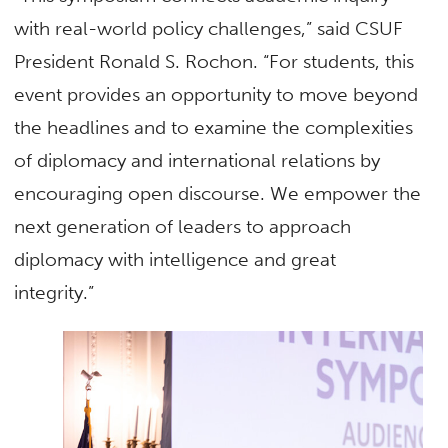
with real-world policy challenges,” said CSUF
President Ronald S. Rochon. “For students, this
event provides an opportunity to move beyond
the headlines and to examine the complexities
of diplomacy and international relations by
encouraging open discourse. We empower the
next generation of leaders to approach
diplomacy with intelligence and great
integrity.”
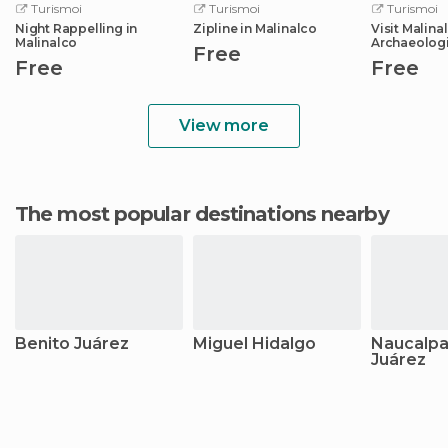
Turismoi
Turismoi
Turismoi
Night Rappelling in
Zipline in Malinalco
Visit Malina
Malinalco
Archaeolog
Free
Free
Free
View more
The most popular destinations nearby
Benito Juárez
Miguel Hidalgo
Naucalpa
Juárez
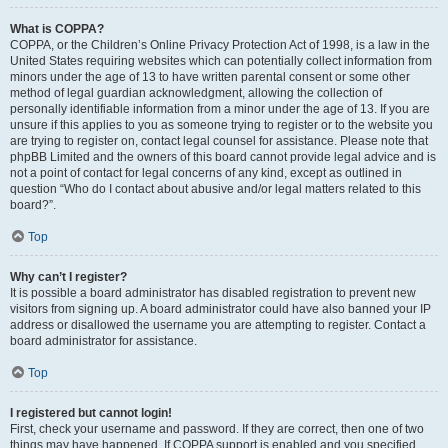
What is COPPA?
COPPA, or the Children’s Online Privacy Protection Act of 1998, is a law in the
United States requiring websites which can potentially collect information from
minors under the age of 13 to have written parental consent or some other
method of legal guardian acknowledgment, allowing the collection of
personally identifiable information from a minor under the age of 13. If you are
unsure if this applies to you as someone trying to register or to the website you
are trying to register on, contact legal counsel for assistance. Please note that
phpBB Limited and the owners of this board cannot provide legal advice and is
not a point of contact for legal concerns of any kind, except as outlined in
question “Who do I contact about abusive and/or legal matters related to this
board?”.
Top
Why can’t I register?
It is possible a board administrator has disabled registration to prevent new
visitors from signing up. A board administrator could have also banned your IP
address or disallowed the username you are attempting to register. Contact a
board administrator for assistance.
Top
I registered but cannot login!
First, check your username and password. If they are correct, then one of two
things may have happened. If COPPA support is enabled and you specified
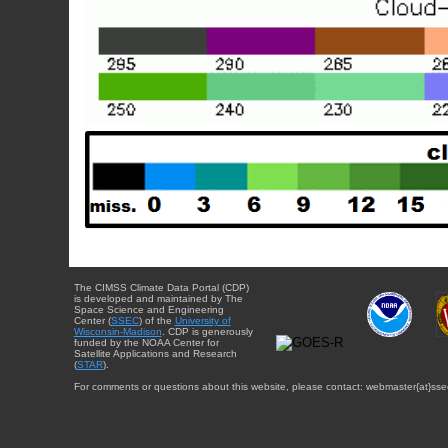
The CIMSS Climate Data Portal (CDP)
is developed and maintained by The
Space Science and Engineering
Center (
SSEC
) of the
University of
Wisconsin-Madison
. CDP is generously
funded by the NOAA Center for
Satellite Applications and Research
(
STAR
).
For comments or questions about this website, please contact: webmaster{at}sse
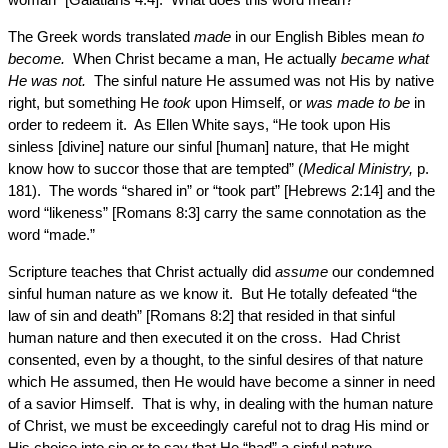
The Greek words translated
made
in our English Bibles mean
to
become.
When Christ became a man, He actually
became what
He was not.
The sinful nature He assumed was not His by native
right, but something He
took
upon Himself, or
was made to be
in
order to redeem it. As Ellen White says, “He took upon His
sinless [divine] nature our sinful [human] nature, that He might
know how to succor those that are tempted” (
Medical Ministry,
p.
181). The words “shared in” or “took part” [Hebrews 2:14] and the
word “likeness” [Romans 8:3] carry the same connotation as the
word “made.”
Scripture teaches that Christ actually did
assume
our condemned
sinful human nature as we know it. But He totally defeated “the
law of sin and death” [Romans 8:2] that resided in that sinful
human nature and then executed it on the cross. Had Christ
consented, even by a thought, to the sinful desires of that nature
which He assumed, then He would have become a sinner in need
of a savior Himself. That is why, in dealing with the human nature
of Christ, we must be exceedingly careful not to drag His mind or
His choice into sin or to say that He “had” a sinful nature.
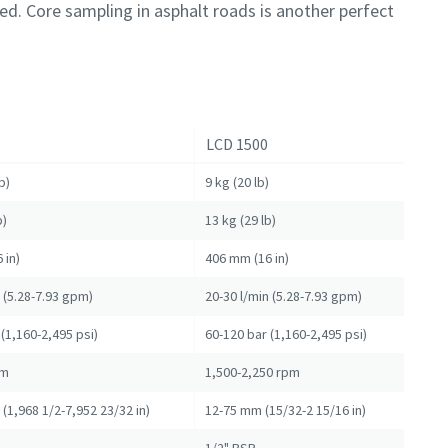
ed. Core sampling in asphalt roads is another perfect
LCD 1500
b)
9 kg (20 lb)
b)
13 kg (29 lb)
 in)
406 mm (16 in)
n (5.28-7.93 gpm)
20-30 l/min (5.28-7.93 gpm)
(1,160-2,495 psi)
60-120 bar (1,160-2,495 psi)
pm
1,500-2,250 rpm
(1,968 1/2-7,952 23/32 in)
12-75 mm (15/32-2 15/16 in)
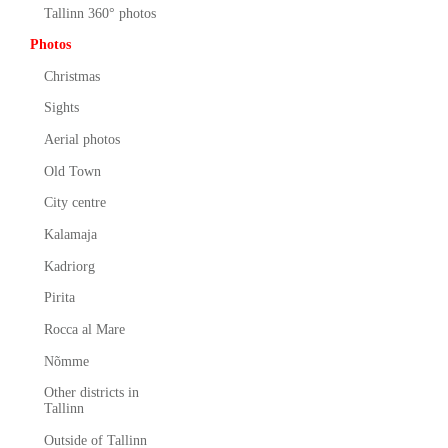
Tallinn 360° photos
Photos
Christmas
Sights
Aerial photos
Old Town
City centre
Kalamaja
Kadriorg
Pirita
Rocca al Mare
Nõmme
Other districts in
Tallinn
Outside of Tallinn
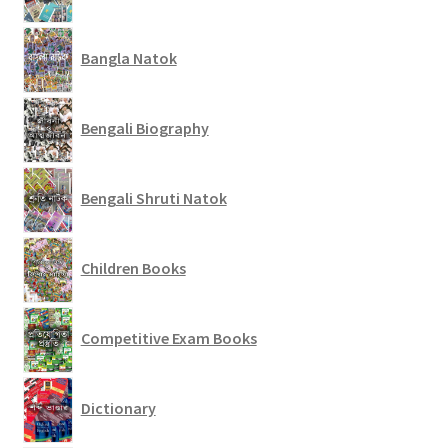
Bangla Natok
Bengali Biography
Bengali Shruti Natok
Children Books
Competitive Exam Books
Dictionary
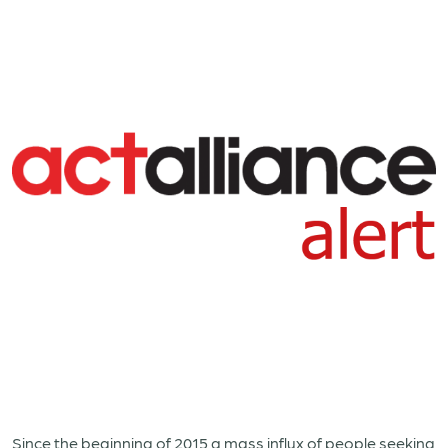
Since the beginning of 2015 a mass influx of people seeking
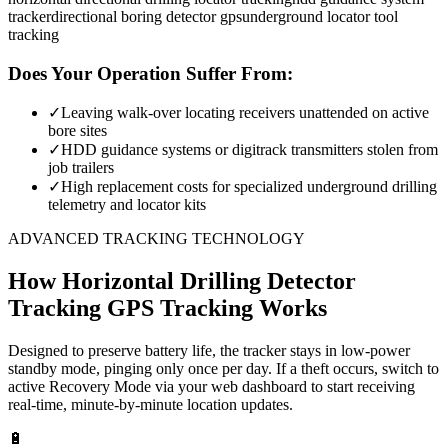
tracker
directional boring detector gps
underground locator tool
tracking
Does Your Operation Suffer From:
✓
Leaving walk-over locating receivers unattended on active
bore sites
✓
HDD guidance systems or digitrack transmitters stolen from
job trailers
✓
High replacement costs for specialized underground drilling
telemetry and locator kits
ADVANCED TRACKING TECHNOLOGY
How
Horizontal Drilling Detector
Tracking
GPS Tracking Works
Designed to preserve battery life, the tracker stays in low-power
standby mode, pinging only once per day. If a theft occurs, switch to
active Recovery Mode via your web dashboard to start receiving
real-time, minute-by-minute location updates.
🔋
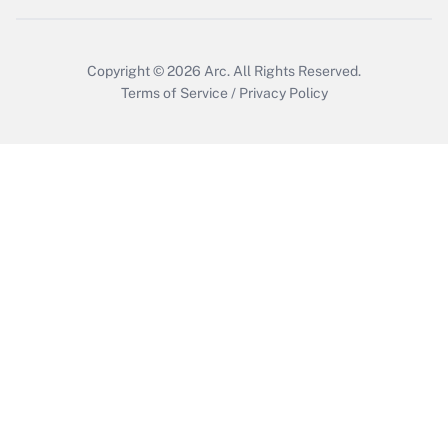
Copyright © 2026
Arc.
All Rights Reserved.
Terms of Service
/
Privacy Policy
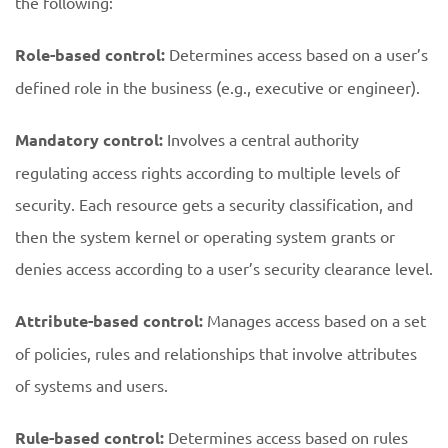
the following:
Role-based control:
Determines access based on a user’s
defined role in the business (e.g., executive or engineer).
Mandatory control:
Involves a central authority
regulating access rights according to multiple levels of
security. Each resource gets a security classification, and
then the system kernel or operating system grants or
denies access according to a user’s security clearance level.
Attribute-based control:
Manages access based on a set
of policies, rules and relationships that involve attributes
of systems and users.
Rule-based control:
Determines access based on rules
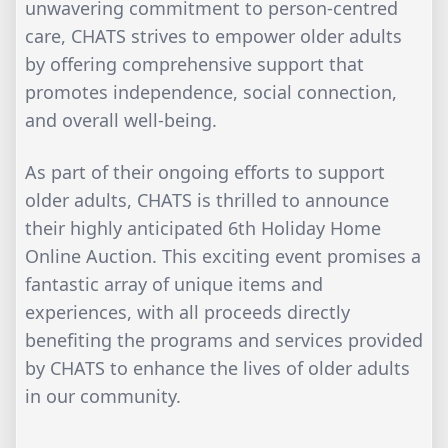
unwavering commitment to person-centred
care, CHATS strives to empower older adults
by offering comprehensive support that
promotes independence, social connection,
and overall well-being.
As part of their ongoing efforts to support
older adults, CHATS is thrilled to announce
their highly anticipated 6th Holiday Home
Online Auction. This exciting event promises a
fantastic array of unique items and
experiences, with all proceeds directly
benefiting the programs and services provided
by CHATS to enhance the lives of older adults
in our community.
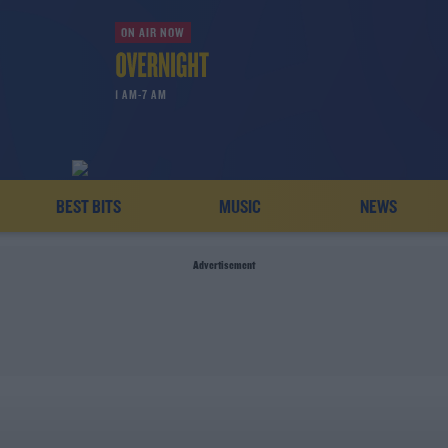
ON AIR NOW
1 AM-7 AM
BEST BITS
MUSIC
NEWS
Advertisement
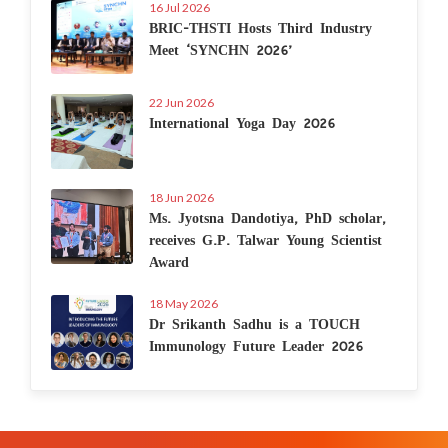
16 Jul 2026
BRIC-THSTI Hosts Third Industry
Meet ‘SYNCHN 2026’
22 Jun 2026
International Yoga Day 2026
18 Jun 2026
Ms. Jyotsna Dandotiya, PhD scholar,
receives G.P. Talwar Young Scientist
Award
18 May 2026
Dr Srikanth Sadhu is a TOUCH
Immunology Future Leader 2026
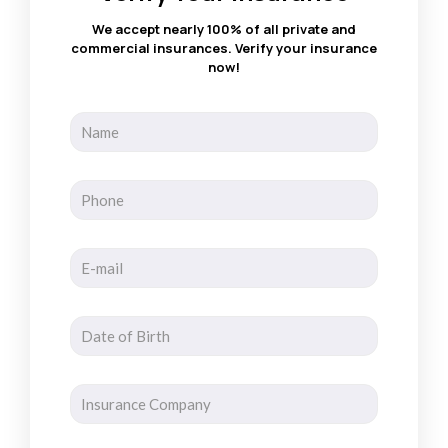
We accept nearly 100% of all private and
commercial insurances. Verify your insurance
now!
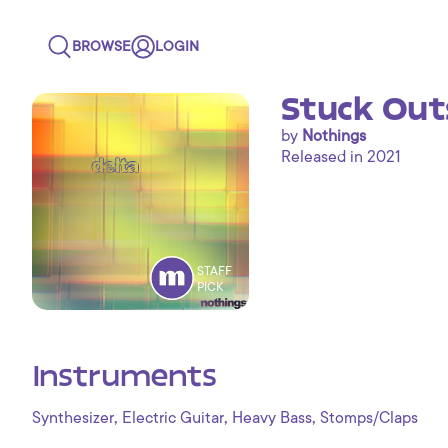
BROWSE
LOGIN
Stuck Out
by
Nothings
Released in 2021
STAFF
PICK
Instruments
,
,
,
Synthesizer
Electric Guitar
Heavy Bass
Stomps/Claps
•••••
** What you are asked to do **
Reproduce everything from the start of the records down through the line containing "encouraging open discourse. We empower the", leaving the pictures out of your answer.

** Answer to this exercise **
with real-world policy challenges,” said CSUF
President Ronald S. Rochon. “For students, this
event provides an opportunity to move beyond
the headlines and to examine the complexities
of diplomacy and international relations by
encouraging open discourse. We empower the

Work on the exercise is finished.